Lisbon At the New York Times tis the season for Stephanie Strom to report regularly on the shortcomings of charities, and the season is really the end of the tax year rather than anything to do with gift giving or the Christmas holidays. The latest report once again introduces the bias that if only “real business skills” (whatever those might be?) were applied to charities, then we would really have something. Her message is less clear whether the world would be a better place or we would simply have clearer financial reports.
Far be it for me to say that the huge, mega-charities do not waste gazillions of precious dollars — they certainly do, particularly as they take on the entitlements, perks, and salaries of their corporate partners. I also have to agree that transparency is ironically not the stock in trade for many big charities either, as huge scandals at the Red Cross and United Way have previously revealed on the front pages everywhere. But the notion that charities would all be better if the IRS 990’s were improved has to be one of the more novel recommendations I have encountered.
I am left with the question of whether or not we are really joining with Ms. Strom and the Times to fix something that is broken or are we simply creating yet another huge architecture of rationalizations to allow the rich an excuse not to give to qualified charities or, perhaps even worse, to believe somehow the fact that they are rich and want to donate, should give them control over the charities and their programs. These are unsettling trends and themes that seem lurking under the surface of these stories.

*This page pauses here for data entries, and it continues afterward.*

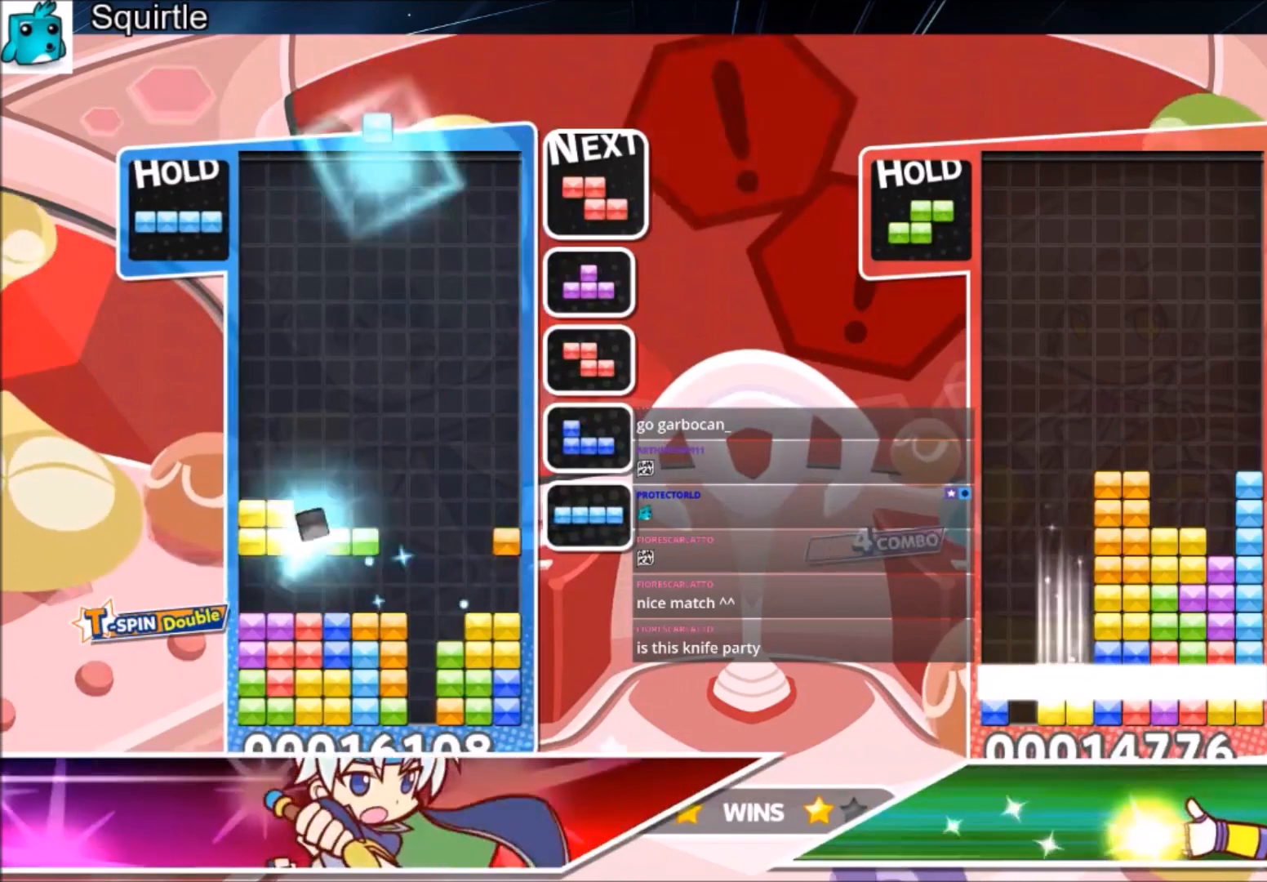
{"keys": ["z"], "events": [[300, "right", "up"], [434, "z", "down"]]}
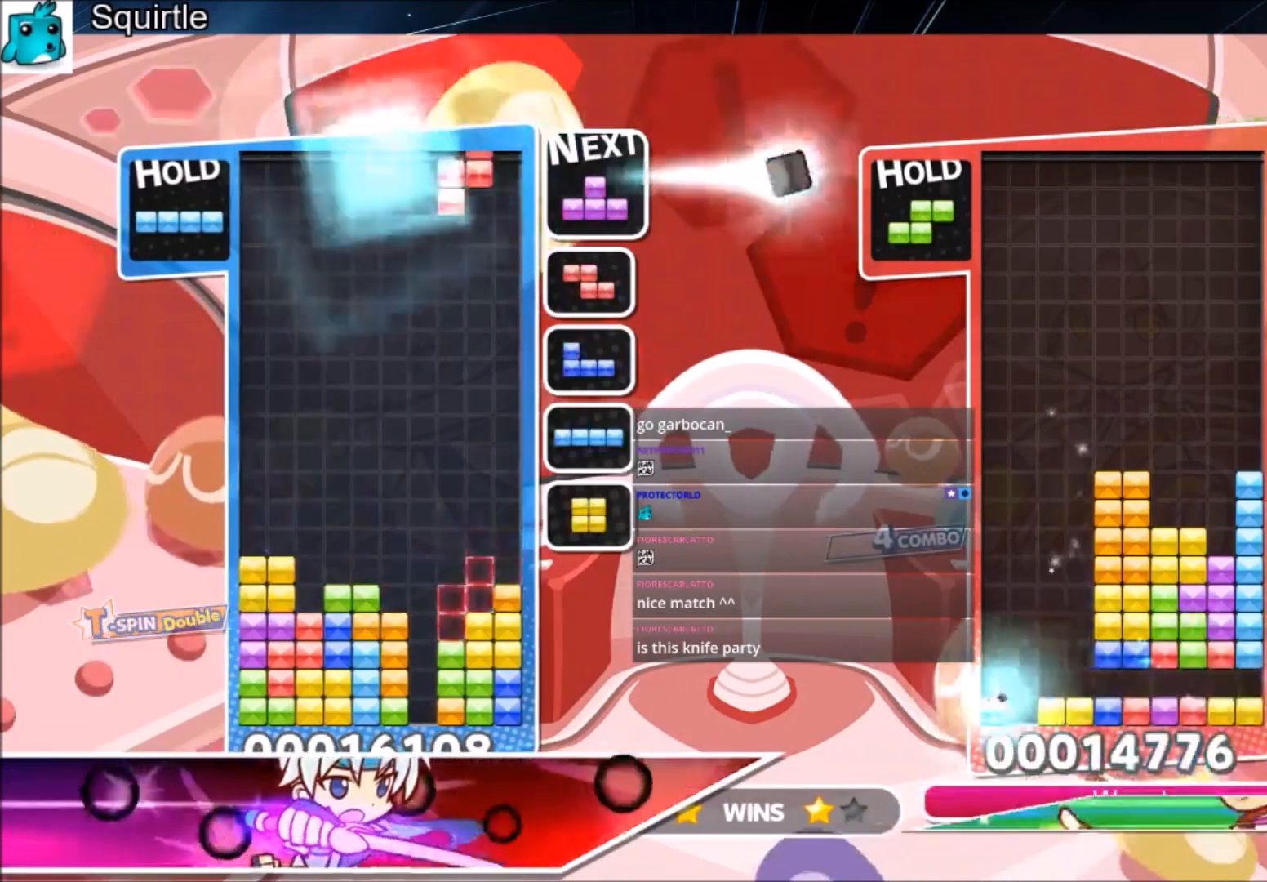
{"keys": ["down"], "events": [[33, "down", "down"], [66, "z", "up"], [166, "down", "up"], [300, "right", "down"], [300, "z", "down"], [400, "right", "up"], [400, "z", "up"], [500, "down", "down"]]}
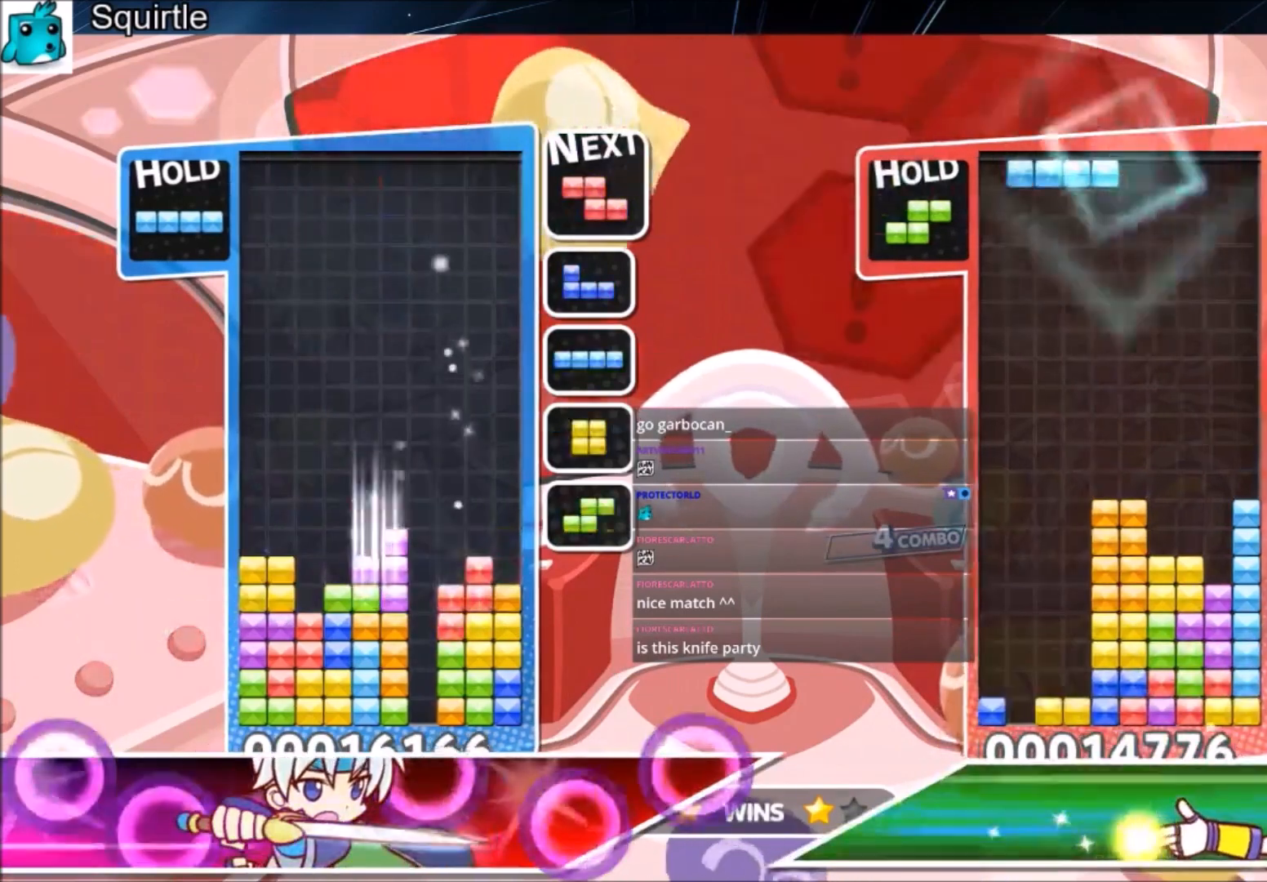
{"keys": ["c"], "events": [[33, "down", "up"], [67, "z", "down"], [134, "left", "down"], [167, "down", "down"], [234, "left", "up"], [234, "z", "up"], [267, "down", "up"], [400, "c", "down"]]}
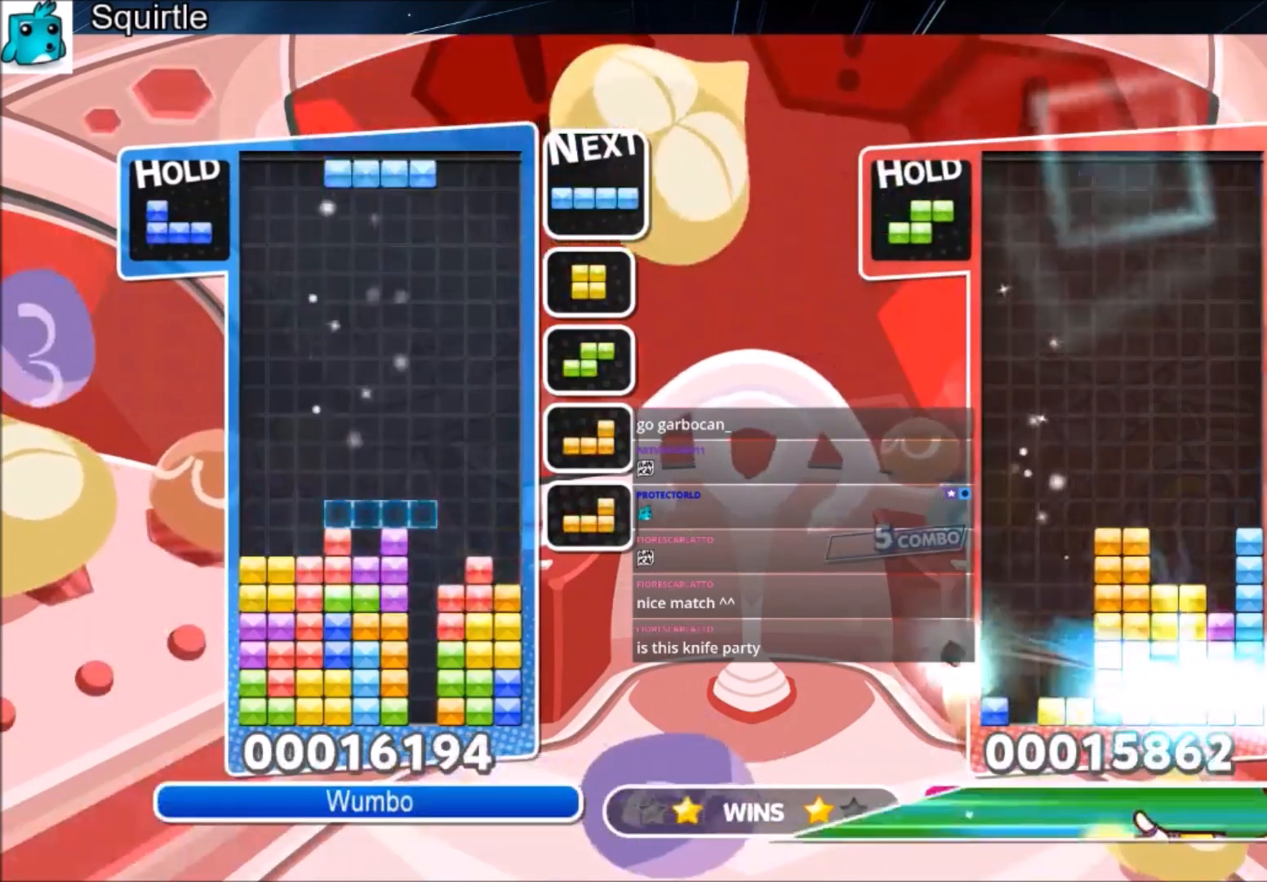
{"keys": [], "events": [[66, "right", "down"], [133, "c", "up"], [133, "right", "up"], [133, "x", "down"], [300, "x", "up"]]}
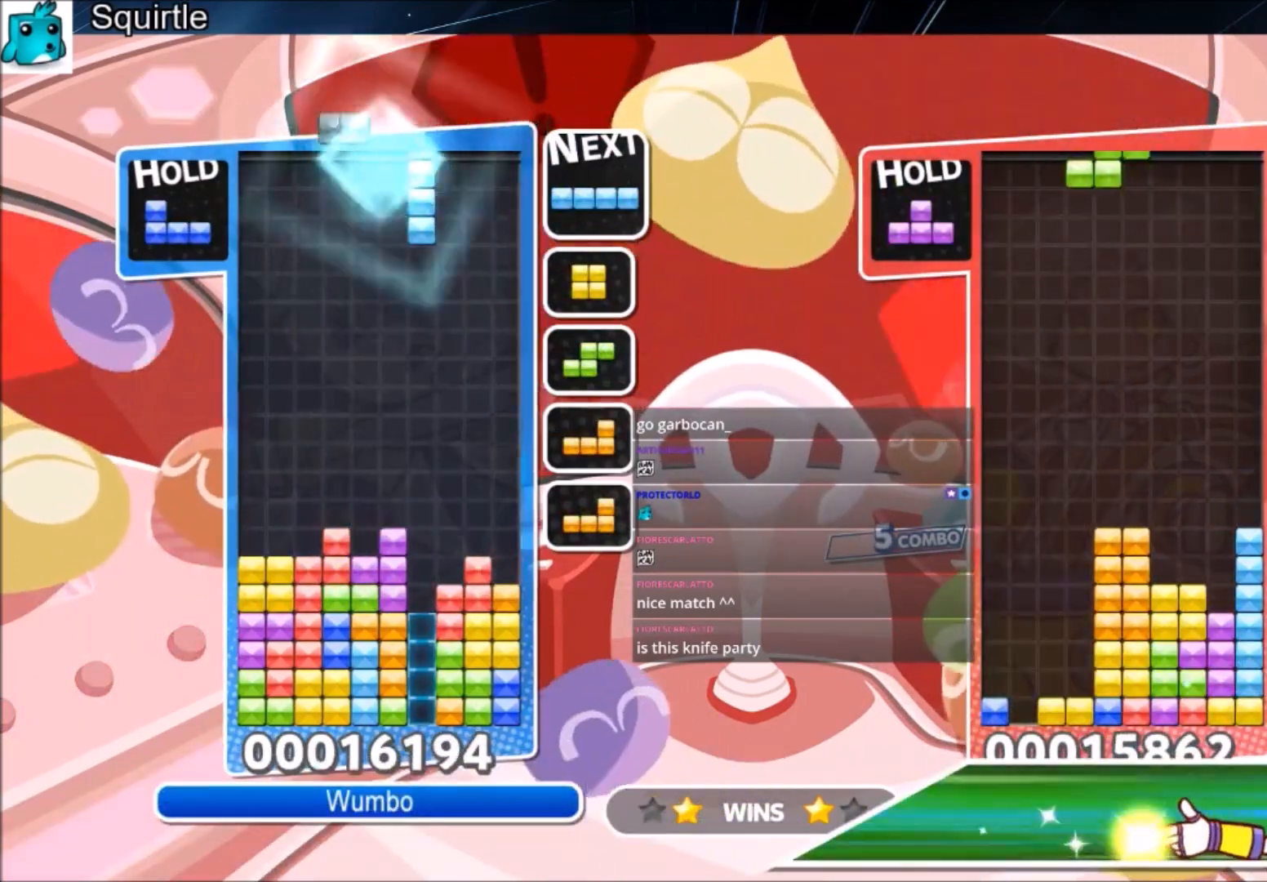
{"keys": ["down"], "events": [[200, "down", "down"], [267, "down", "up"], [367, "down", "down"], [434, "down", "up"], [501, "down", "down"]]}
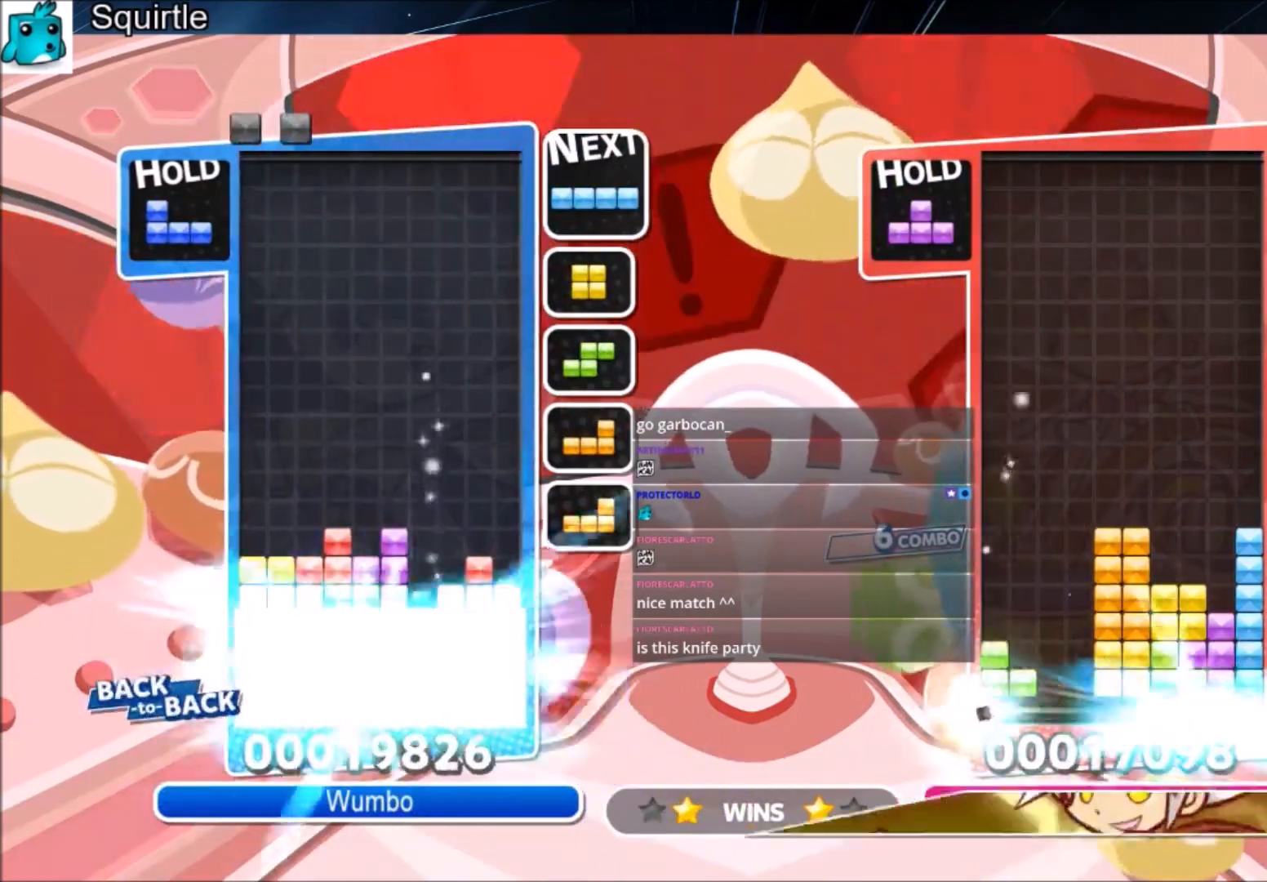
{"keys": ["left"], "events": [[133, "down", "up"], [400, "left", "down"]]}
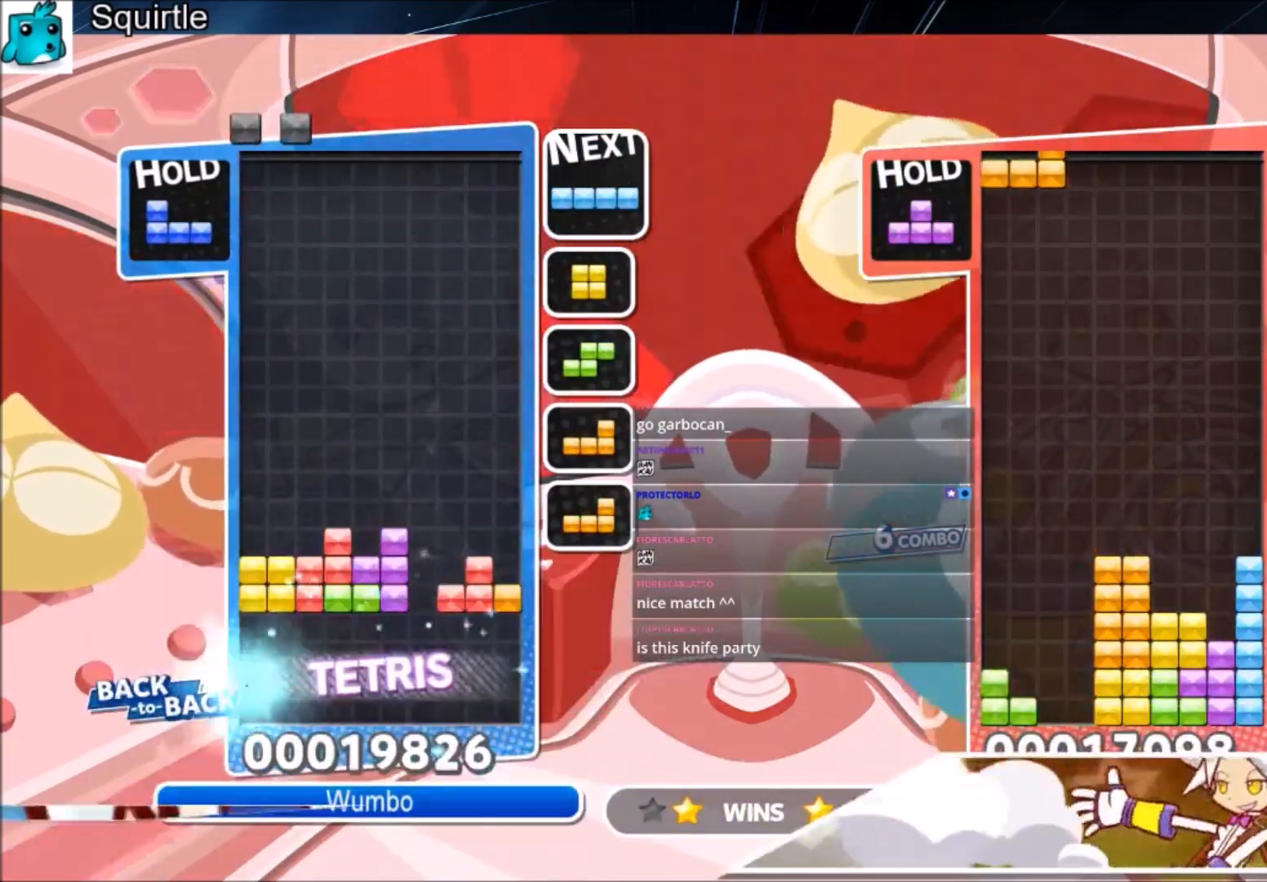
{"keys": ["c", "left"], "events": [[467, "c", "down"]]}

The latest Scrooge Dispatch on this topic focuses on two young men (Holden Karnofsky and Elie Hassenfeld) of 26 with a couple of years working at six figures for a hedge fund and a web site they have created called GiveWell (www.givewell.net) operated by the Clear Fund, a 501c3 they created. GiveWell is a good name for something, perhaps even for this, though that is harder to judge. GiveWell is a free internet accessible ranking of charities in some different areas by some standard (this was less clear to me from the site) to suggest to donors how their contributions in certain selected areas might be best spent.
Our heroes here believe that better information and analysis would direct dollars more effectively to charities. Perhaps that is so.
The bugaboo that bothers them mightily as a special peeve is the obliqueness of the 990s that charities are required to complete. In reading this I have to say: whoa, buddy! Our young heroes seem to not fully understand the non-profit world is in fact much like the business world already and the revelations of 990s (or the lack thereof) are largely dominated by the big players here, like churches, universities, and hospitals, rather than philanthropic institutions generally. Any researcher who has tried to understand some of these behemoths by looking from the outside in would heartily join our ex-hedgies in their hair pulling in the thousands of times we have tried to “follow the money” to understand exactly how these outfits really work. All of which makes the notion of using the 990s like a sharp stick to poke the charities trying as best they can to run programs or move money to the deserving a little more than paradoxical and an updated version the age old exercise of “blaming the victim.”
This trend of attacking the charities on their 990s seems analogous to the new emphasis elsewhere on attacking unions through expanded and expensive labor-management reporting. These are unfunded mandates that will tend unless wisely wrought to create costs and burdens with marginal benefits, while still allowing huge non-profits to operate much as they always have while demonizing the small fry trying to do a bit of good out there in the world. Is all of this about strengthening the sector or weakening the little guys who are scuffling to make it all come together?